An anonymous nineteenth-century quilt maker said, 'We make our quilts as perfect as we can, and if we make a mistake and don't catch it, then it is there forever. God has better things to do than supervise our quilt making.'" (page 14, Gerald Roy, "This Old Quilt: Odd Bits", Fons & Porter's Love of Quilting, July/August 2009).

So, make quilts. Do your best, but don't be afraid to make mistakes. Those "errors" may be what puts one of your quilts into a collection.

At the end of the article, referring to the request for patterns of the quilts illustrating his column, Gerald Roy said "While there are no commercial patterns available for any of the quilts in the Pilgrim/Roy Collection, I hope they inspire you to create one of your own. Think what a compliment that would be to the maker." Gerald, you are one class act!

While I attempt to make art quilts, or what sort of falls into the category of art quilts, I also love making traditional quilts as they connect me with all the quilters past. It is relaxing and a touchstone with women I've known, and women who I'm related to, and women who are anonymous and gone, save for the work of their hands.

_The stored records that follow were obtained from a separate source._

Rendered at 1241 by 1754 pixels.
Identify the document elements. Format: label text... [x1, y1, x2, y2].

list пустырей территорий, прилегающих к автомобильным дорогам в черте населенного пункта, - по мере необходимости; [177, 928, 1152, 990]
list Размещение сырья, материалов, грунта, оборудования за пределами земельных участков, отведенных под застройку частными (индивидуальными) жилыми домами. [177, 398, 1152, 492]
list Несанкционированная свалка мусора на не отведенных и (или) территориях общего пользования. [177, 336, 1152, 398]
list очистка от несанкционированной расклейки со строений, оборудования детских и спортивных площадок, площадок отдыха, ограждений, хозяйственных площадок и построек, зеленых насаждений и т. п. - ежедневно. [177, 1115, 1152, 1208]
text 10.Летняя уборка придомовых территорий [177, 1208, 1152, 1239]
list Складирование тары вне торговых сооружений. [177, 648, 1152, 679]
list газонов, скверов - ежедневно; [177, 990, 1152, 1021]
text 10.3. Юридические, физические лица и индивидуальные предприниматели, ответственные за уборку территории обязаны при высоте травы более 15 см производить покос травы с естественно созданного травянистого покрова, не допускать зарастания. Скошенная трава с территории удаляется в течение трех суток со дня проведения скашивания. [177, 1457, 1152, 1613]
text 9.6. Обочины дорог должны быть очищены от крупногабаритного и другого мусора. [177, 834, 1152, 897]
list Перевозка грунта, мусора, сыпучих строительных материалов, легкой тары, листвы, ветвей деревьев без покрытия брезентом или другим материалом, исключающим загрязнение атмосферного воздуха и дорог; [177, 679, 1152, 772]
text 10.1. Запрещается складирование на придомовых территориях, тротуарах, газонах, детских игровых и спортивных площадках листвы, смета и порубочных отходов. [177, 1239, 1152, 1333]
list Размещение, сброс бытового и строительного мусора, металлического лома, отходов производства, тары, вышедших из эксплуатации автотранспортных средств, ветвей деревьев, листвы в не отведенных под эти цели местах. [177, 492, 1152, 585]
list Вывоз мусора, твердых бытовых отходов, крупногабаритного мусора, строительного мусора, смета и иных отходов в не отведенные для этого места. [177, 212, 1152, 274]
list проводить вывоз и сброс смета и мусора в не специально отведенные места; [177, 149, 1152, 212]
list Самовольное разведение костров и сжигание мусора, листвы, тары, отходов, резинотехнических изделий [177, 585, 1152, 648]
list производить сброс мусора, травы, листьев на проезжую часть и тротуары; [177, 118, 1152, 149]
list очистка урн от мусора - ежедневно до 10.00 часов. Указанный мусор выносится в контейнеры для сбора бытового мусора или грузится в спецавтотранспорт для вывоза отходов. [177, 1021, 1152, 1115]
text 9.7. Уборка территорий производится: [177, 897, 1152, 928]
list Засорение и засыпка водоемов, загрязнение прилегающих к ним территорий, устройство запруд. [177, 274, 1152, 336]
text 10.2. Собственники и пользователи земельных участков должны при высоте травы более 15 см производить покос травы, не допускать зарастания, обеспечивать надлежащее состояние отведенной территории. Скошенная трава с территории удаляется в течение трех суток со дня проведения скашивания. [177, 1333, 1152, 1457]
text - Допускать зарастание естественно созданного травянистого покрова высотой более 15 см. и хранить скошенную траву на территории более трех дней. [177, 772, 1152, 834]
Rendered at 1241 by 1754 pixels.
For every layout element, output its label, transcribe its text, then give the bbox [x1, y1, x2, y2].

Books by Gerald Roy include: Vintage Quilts: Identifying, Collecting, Dating, Preserving & Valuing by Bobbie Aug, Sharon Newman, and Gerald E. Roy

Quilts by Paul D. Pilgrim: Blending the Old & the New by Gerald E. Roy and Paul D. Pilgrim
Gatherings: America's Quilt Heritage by Kathlyn Sullivan, Katy Christopherson, Gerald E. Roy, and Paul D. Pilgrim
Victorian Quilts 1875-1900: They Aren't All Crazy by Paul D. Pilgrim and Gerald E. Roy
Quilts: Old & New, a Similar View by Paul D. Pilgrim and Gerald E. Roy

1 comment:

Susan Pardee said...

I recently was given a quilt I thought could date back to mid 1800s. I also read Fon's and Porter's magazine and emailed Mr. Roy. You are correct! He is a first class guy! He not only answered my questions, but did so immediately. What a treasure HE is in our quilting world!